Eminim Kanal, faklı su kaynaklarıyla beslenerek güçlendirilmiş, içinde çöp namına bir tek tane kurumuş ağaç dalı bile bulunmazdı.
Tanıtım filmleri uluslararası mecralarda dönüyor, tur operatörleri sık sık seferler düzenliyor, her yanda turist kafileleri dolaşıyordu. Eminim Mısır Pramitlerine, Çin Seddine giden dünyanın tüm ülkelerindeki turistler, Menua Kanalını görmek için can atıyor, planlar yapıyor olurdu. Kanal’ı, Van’ı, Van Denizi’ni görmek için sabırsızlanan yerli-yabancı turistlerden, birçok şehrin plaj turizminden kazandığından daha fazla para kazanıyor, gençlere kadınlara iş imkanı sağlıyor idik...
Bu dediklerim size uçuk gelmiş olabilir. Ama olmayacak işler değil. Tek ihtiyacımız olan şey; “Kanalı inşa edenlerin, milyonda biri kadarcık akla sahip olmamız…”
LİKYA YOLU
Şimdi size, bir de örnek vereyim ve yorumu size bırakayım. Likya Yürüyüş Yolu. Akdeniz bölgemizin tam güney batı ucunda.
Yıllık 50 Bin’i aşkın yerli-yabancı turist çeken Likya Yürüyüş Yolu, Muğla’nın Fethiye İlçesi Hisarönü'nden başlar, Antalya’nın Konyaaltı ilçesine 20 km uzaktaki Geyikbayırı'nda son bulur. Üstelik 520 km uzunluğunda bir yürüyüş rotası. Tamamını yürümek ortalama 29 gün sürer.
Uzun mesafeli bu patika yol, yürüyüşçüler şaşırıp farklı yöne gitmesin diye kırmızı ve beyaz yol çizgileriyle işaretli. Kavşaklar ise sarı yön işaretleriyle.
M.S. 40’lı yıllarda kurulan bir roma eyaleti olan Likyalılar tarafından o dönem ticaret, askeri, insan ve hayvan ulaşımı amaçlı olarak kullanılan bir patika yol. Menua Kanalı gibi bir kültürel miras veya mühendislik harikası falan değil.
Türkiye'de yaşayan İngiliz/Türk amatör tarihçi Kate Clow tarafından tasarlanan, Garanti Bankası sponsorluğunda bir grup gönüllünün gerçekleştirdiği yol işaretlemesiyle başlamış. 1999'da, 509 kilometre olarak açılmış.

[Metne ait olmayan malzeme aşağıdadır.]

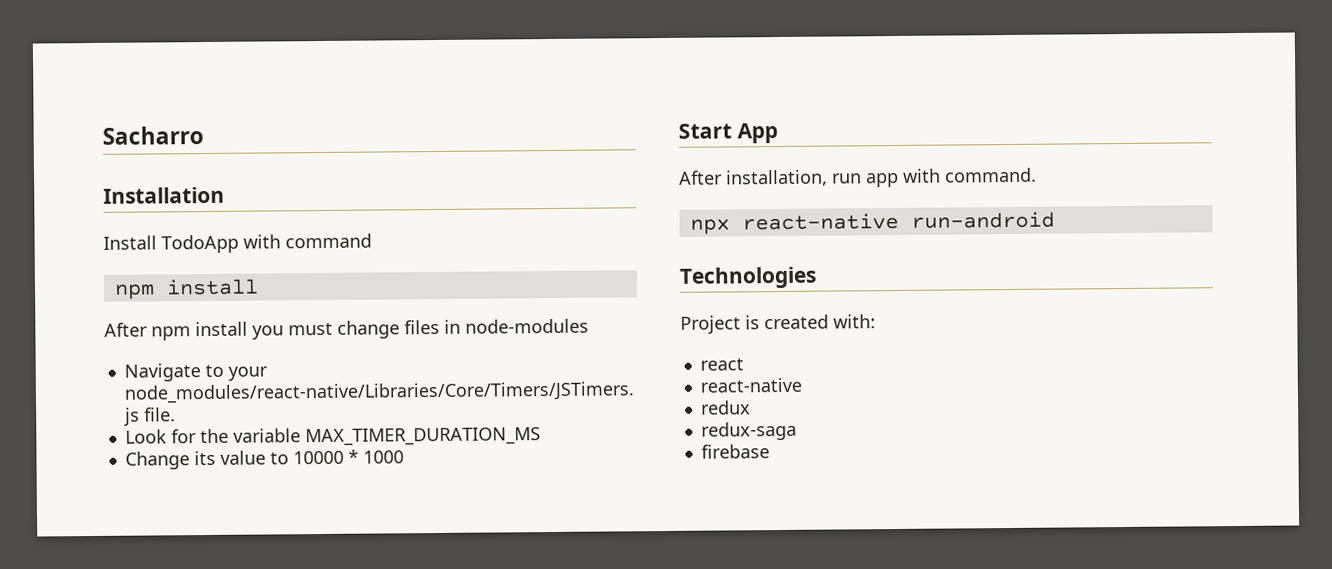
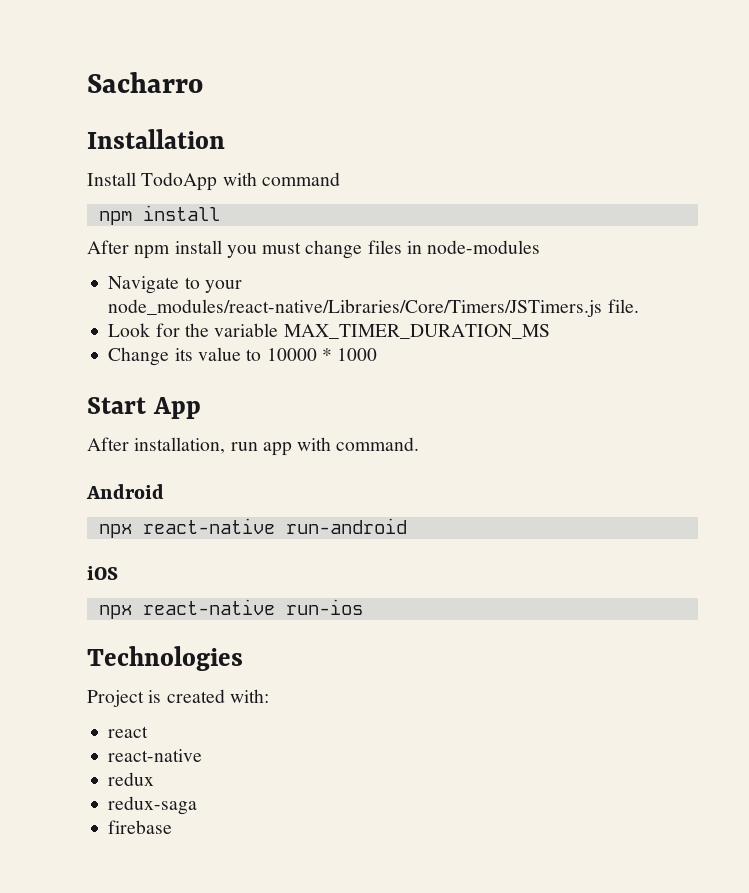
(1037, 175) none -> [86,484,164,499] // Android
(1055, 220) none -> [87,566,118,580] [98,599,363,619] // iOS // npx react-native run-ios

Kültür ve Turizm Bakanlığı, bu yolun tanıtımı için 2016 yılında 5 günlük bir gezi programı düzenlemiş. Tur operatörleri, turizmciler bu yolu sürekli olarak başta Avrupa olmak üzere dünyanın her yerinde tanıtmış. 1999 yılından bu yana yol güzergahındaki ormanlık alanda yüzden fazla konaklama tesisi ve diğer sosyal tesisler açılmış.